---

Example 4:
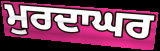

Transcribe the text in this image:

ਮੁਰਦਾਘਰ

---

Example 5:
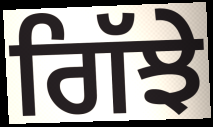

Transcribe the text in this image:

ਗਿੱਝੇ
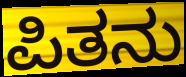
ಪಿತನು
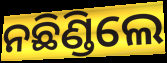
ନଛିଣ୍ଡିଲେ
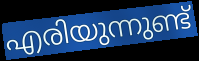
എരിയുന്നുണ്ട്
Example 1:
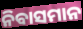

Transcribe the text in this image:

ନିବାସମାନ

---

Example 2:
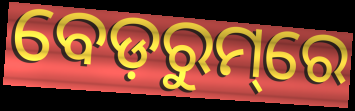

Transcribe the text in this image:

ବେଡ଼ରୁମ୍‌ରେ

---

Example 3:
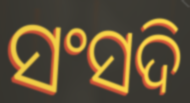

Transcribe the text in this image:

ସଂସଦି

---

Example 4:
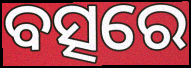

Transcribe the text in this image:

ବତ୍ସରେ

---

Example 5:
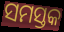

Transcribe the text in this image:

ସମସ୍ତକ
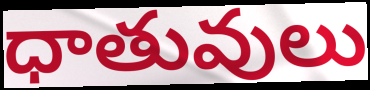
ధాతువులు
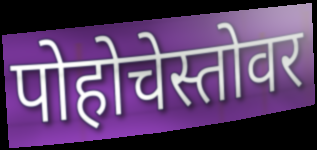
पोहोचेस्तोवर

········

Look through the data above. Find each line with the string "Example" and copy it.

## Completed task
Example 4:
Example 5:
Example 1:
Example 2:
Example 3:
Example 4:
Example 5:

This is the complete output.